Ale nie. Szwedom pozwolono ustalić trzeci najlepszy wynik sprzedażowy. Uwierzono w rzekomy potencjał, a także w to, że Agnero będzie jakkolwiek zaangażowany w pracę na rzecz ekipy Nielsa Frederiksena. Tymczasem gość biega średnio 2,26 kilometra w spotkaniu Ekstraklasy, często zresztą bez większego sensu.
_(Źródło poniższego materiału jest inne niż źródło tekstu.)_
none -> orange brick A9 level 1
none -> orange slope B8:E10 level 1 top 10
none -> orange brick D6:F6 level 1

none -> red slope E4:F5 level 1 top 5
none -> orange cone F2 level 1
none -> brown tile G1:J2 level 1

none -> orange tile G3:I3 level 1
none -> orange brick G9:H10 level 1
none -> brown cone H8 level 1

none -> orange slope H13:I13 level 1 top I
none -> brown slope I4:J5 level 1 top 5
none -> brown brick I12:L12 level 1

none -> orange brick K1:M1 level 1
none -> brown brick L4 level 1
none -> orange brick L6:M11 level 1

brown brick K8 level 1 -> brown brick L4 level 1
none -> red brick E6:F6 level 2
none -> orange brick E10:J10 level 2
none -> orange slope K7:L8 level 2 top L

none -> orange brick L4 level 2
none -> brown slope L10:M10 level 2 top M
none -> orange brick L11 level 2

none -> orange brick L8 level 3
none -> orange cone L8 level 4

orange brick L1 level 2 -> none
Pod względem dystansu ledwo łapie się do TOP400 ligi, wyprzedza go między innymi Kamil Nowogoński, który na boisku spędził 51 minut albo Konrad Ciszek z dziewięcioma minutami na koncie.
Lech przez znaczną część letniego okienka szukał nowej "dziewiątki", znalazł kogoś takiego i postanowił za niego zapłacić. To, z całym uznaniem dla uznanego debiutu, niczym marzenia o podboju zachodniej ligi i wylądowanie w Radomiaku Radom.
Ale nie tylko Agnero poraził swoją boiskową inteligencją. W meczu z Rayo Frederiksen nie trafił właściwie z żadną zmianą! Wszystkie decyzje personalne podjęte przez Duńczyka były złe i można się tylko zastanawiać nad ich kolejnością pod względem krzywdy wyrządzonej reszcie drużyny. Taofeek Ismaheel w bezsensowny sposób stracił piłkę przy linii bocznej z czego Rayo strzeliło gola, a później zepsuł kontrę. Robert Gumny raz za razem gubił krycie i czucie boiska. Kornel Lisman do tego stopnia nie realizował założeń, że dostał wędkę po 20 minutach. W miarę obronił się tylko Filip Jagiełło.
Sztab szkoleniowy położył to spotkanie w drugiej połowie. Nie można Lecha chwalić za pierwszą część, bo kontekst tego, co działo się po zmianie stron, waży zdecydowanie więcej. W gruncie rzeczy nawet remis szedłby na konto Frederiksena, wszak przed tą serią zmian "Kolejorz" prowadził jedną bramką, a zaraz po ściągnięciu Lismana i wpuszczeniu Gumnego Hiszpanie wyrównali stan meczu. (Były) Reprezentant Polski był w tę akcję rzecz jasna zamieszany, nie zdołał wybić piłki wrzuconej w "szesnastkę".
W czwartek Duńczyk dokonał pięciu zmian i wpuścił trzech nowych zawodników. Żaden z nich nie tylko nie podniósł poziomu zespołu, ale wręcz sprawił, że poznaniacy wyglądali znacznie, znacznie gorzej. Nie jest to odosobniony przypadek, ale tendencja powtarzająca się kolejny raz w bieżącym sezonie. Nie sposób kryć, że Lech z kilkoma ruchami transferowymi trafił - Luis Palma może być noszony na rękach - ale większość przechodzi negatywną, brutalną wręcz weryfikację.
Inna sprawa, że jakość piłkarzy to jedno, a podejmowanie decyzji przez sztab rzecz nieco osobna. Z taktycznego punktu widzenia rewolucja zarządzona przez szkoleniowca nie miała żadnego sensu w takim momencie spotkania i przy takim wyniku. Frederiksen tłumaczył ściągnięcie Palmy obawą o coraz głębsze schodzenie do defensywy, ale po zmianie Honduranina nic się przecież nie poprawiło, a sam skrzydłowy to jeden z lepiej pressujących zawodników Lecha. Poza tym może w końcu warto otworzyć się na innych zawodników, skoro obecni rezerwowi grają tak fatalnie, że gorzej się właściwie nie da? Może da się rezerwowych przygotować do tego, by na boisku nie wyglądali na bardziej zagubionych niż Vincent Vega w domu Mii Wallace? A może, o czym mówi się coraz częściej, Lech potrzebuje ożywienia na ławce?